[Stored data entries]
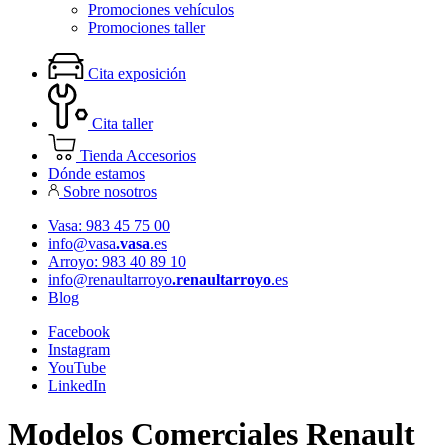
Promociones vehículos
Promociones taller
Cita exposición
Cita taller
Tienda Accesorios
Dónde estamos
Sobre nosotros
Vasa: 983 45 75 00
info@vasa
.vasa
.es
Arroyo: 983 40 89 10
info@renaultarroyo
.renaultarroyo
.es
Blog
Facebook
Instagram
YouTube
LinkedIn
Modelos Comerciales Renault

» **Exercise aim**
Throughout the data above, copy all lines where the word "Promociones" is found.

» **Response to this task**
Promociones vehículos
Promociones taller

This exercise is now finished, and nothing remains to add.